Uno zoo in Svezia ha ammesso nelle scorse ore che cuccioli di leone nati sani sono stati eutanizzati perché non potevano più tenerli. La notizia ha suscitato particolare indignazione e molte sono state le reazioni. Helena Pederson, ricercatrice in studi sugli animali presso l’Università di Göteborg, ha detto a SVT che l’eutanasia degli animali nei giardini zoologici ha sollevato la questione se tali istituzioni dovrebbero essere aperte. “Penso che dobbiamo riflettere sul motivo per cui è importante per noi avere zoo e se vale il prezzo che gli animali pagano per questo”, ha sottolineato.
Ma cosa è accaduto? Il Boras Djurpark, un parco zoologico a circa 25 miglia da Göteborg, ha ammesso di aver ucciso nove cuccioli di leone nati sani dal 2012 a oggi. Bo Kjellson, amministratore delegato del parco, ha detto che gli animali sani a volte dovevano essere sottoposti a eutanasia. Infatti, respinti dal branco di leoni, non riuscivano a essere inseriti altrove. L’eutanasia veniva praticata nel giro di due anni, ha spiegato alla tv svedese l’amministratore delegato.

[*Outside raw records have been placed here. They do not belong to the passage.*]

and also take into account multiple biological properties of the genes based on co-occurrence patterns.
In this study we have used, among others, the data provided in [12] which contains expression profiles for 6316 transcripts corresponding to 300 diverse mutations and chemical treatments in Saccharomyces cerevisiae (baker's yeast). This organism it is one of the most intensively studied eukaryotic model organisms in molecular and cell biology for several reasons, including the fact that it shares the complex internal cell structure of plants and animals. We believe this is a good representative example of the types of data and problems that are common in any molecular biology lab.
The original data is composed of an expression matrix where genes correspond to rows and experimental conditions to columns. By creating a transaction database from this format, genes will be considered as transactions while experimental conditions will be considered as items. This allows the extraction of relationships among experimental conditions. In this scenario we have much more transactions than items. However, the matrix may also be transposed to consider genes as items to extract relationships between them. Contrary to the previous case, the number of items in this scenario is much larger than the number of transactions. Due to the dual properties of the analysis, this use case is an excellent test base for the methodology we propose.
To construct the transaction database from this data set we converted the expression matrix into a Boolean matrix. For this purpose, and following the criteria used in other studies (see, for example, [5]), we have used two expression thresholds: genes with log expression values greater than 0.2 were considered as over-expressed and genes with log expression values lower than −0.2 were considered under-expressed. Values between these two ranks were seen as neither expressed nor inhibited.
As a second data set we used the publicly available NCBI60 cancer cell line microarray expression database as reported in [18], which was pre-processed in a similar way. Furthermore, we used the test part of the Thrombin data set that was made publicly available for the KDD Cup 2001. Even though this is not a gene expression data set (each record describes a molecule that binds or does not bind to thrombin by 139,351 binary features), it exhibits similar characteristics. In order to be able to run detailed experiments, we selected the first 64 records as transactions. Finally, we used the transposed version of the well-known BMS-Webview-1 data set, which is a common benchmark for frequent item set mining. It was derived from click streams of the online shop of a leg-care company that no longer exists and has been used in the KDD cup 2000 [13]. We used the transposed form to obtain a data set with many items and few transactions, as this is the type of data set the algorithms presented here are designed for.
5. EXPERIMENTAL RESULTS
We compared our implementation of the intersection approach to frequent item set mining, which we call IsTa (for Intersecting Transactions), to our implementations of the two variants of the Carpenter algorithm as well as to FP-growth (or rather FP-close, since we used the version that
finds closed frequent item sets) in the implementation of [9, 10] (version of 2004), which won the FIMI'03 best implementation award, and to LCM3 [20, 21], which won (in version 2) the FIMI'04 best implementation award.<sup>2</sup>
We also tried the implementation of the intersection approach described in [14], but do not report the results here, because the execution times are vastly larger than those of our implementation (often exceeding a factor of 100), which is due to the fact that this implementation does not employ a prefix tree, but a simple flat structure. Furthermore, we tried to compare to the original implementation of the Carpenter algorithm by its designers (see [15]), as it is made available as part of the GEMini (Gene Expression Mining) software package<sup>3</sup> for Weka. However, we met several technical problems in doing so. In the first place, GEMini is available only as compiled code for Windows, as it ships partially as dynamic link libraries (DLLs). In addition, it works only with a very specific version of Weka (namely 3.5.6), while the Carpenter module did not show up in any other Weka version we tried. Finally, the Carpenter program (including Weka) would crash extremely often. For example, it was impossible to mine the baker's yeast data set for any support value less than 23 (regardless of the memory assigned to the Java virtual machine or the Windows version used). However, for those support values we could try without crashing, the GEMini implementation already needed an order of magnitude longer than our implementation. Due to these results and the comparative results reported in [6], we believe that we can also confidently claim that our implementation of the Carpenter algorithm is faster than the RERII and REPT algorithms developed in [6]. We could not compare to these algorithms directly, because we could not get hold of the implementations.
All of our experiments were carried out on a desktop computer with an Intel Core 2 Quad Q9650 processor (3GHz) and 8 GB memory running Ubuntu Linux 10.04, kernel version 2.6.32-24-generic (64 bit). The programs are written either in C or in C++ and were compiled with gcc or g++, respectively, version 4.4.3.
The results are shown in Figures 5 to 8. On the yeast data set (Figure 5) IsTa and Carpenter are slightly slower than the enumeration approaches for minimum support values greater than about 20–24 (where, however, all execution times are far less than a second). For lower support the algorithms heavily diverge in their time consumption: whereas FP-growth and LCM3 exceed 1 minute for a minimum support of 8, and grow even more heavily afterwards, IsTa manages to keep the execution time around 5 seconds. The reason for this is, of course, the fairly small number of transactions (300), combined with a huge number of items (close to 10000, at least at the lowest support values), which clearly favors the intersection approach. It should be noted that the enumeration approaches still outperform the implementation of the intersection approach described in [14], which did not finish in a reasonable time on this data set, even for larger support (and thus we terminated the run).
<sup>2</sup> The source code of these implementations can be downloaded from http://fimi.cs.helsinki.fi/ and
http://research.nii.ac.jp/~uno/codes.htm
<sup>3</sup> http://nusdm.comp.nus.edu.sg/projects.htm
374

Non è certo la prima volta che il trattamento di animali all’interno degli zoo finisce al centro delle polemiche. Stavolta, però, il fatto che sia accaduto nel cuore del Vecchio Continente ha suscitato ulteriore indignazione. Anche se gli esperti sostengono che dietro quello che è accaduto non ci sarebbe nulla di strano.
Interpellato da ‘Vanity Fair’, Enrico Alleva, etologo dell’Accademia dei Lincei, chiarisce la questione: “Quando nascono i cuccioli in uno zoo o in un bioparco aumentato gli ingressi. Per questo si fanno riprodurre gli animali. Poi, però, spesso non c’è spazio per tutti i nati. Una delle soluzioni che adottano è di eliminarli”. Ovviamente non è la sola strada: “Li possono vendere o scambiarli con animali di altri zoo, ma non è raro che siano soppressi”.
Alleva ha però dalla sua un’esperienza maturata quando Francesco Rutelli era sindaco di Roma e lui era membro del comitato scientifico del Bioparco di Roma: “Cercavamo di non far nasce cuccioli, usando sistemi anticoncezionali per le femmine, perché il numero di animali in un bioparco ben gestito è proporzionale allo spazio a disposizione”. Insomma, l’obiettivo è quello di superare il vecchio concetto di giardino zoologico, per poi evitare di arrivare a misure drastiche come la soppressione: “Negli zoo spesso si vuole avere un numero elevato di specie senza preoccuparsi delle reali condizioni in cui gli animali vivono”.
Nel bioparco, le specie sono invece limitate, quindi a questo si deve tendere. In ogni caso, Alleva risponde a una domanda finale: “Servono ancora gli zoo?”. L’etologo ha le idee chiare anche su questo: “Se non altro come riserva dove tenere specie in via di estinzione potrebbe avere un valore naturalistico. Per il resto dipende dalla qualità di cultura che riesce a fare attorno a sé. All’acquario di Seattle, per esempio, ci sono animali feriti che non riuscirebbero a vivere in natura. In Europa non ci sono più zoo che vanno a caccia di animali. Ci sono direttive europee anche se non tutte sono ancora pienamente applicate nel nostro Paese”.